Overexpression of miR-21 in stem cells improves ovarian structure and function in rats with chemotherapy-induced ovarian damage by targeting PDCD4 and PTEN to inhibit granulosa cell apoptosis.

BACKGROUND

Chemotherapy-induced premature ovarian failure (POF) is a severe complication affecting tumor patients at a childbearing age. Mesenchymal stem cells (MSCs) can partially restore the ovarian structure and function damaged by chemotherapy. miR-21 is a microRNA that can regulate cell apoptosis. This study discusses the repair effect and mechanism of MSCs overexpressing miR-21 on chemotherapy-induced POF.

METHODS

Rat MSCs and granulosa cells (GCs) were isolated in vitro. MSCs were transfected with miR-21 lentiviral vector (LV-miR-21) to obtain MSCs stably expressing miR-21 (miR-21-MSCs). The microenvironment of an ovary receiving chemotherapy was mimicked by adding phosphamide mustard (PM) into the cellular culture medium. The apoptosis rate and the mRNA and protein expression of target genes PTEN and PDCD4 were detected in MSCs. Apoptosis was induced by adding PM into the culture medium for GCs, which were cocultured with miR-21-MSCs.

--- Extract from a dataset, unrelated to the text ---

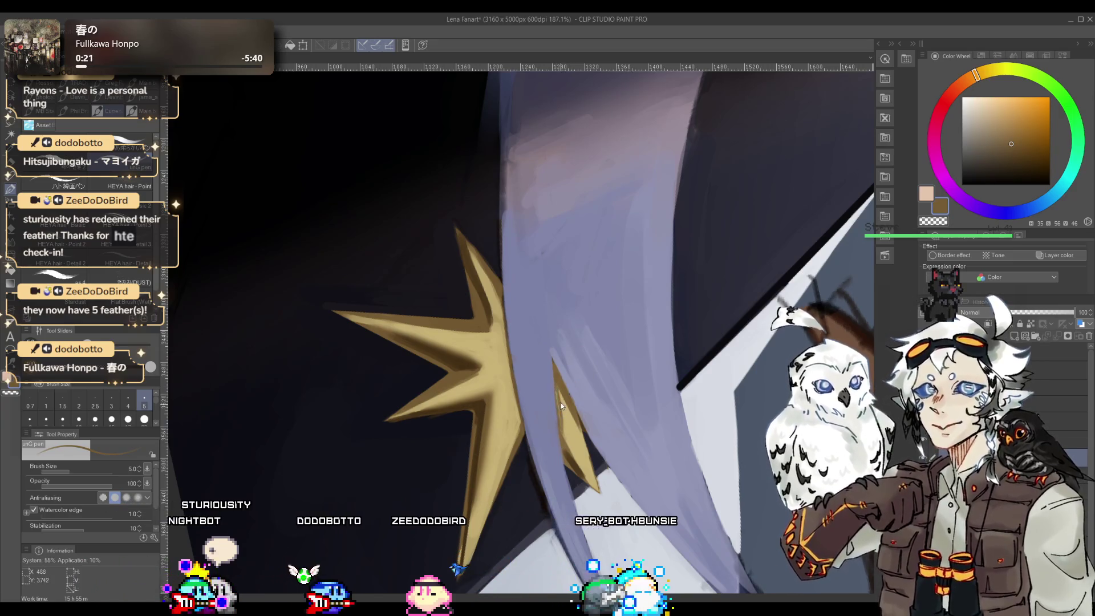
- Trim the star's edges with dark navy, tapering its left point to a sharp tip
scroll(555, 373, down, 8)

The apoptosis rate and the mRNA and protein expression of PTEN and PDCD4 were detected. The chemotherapy-induced POF model was built into rats by intraperitoneal cyclophosphamide injection. miR-21-MSCs were transplanted into the bilateral ovary. The rats were sacrificed at 15, 30, 45, and 60 days after the last injection. The ovarian weights, follicle count, estrous cycle, and sex hormone levels (estradiol (E2) and follicle-stimulating hormone (FSH)) were detected. Apoptosis of GCs was determined by TUNEL assay. The miR-21 and mRNA and protein expression of PTEN and PDCD4 were determined.

RESULTS

The apoptosis decreased in MSCs transfected with miR-21. The mRNA and protein expression of target genes PTEN and PDCD4 was downregulated. GCs cocultured with miR-21-MSCs showed a decreased apoptosis, an upregulation of miR-21, and a downregulation of PTEN and PDCD4. Following the injection of miR-21-MSCs, the ovarian weight and follicle counts increased; E levels increased while FSH levels decreased, with less severe apoptosis of GCs. The miR-21 expression in the ovaries was upregulated, while the mRNA expression and protein expression of PTEN and PDCD4 were downregulated.

CONCLUSIONS

Overexpression of miR-21 in MSCs promoted efficacy against chemotherapy-induced POF and its improvement of the repair effect was related to the inhibition of GC apoptosis by targeting PTEN and PDCD4.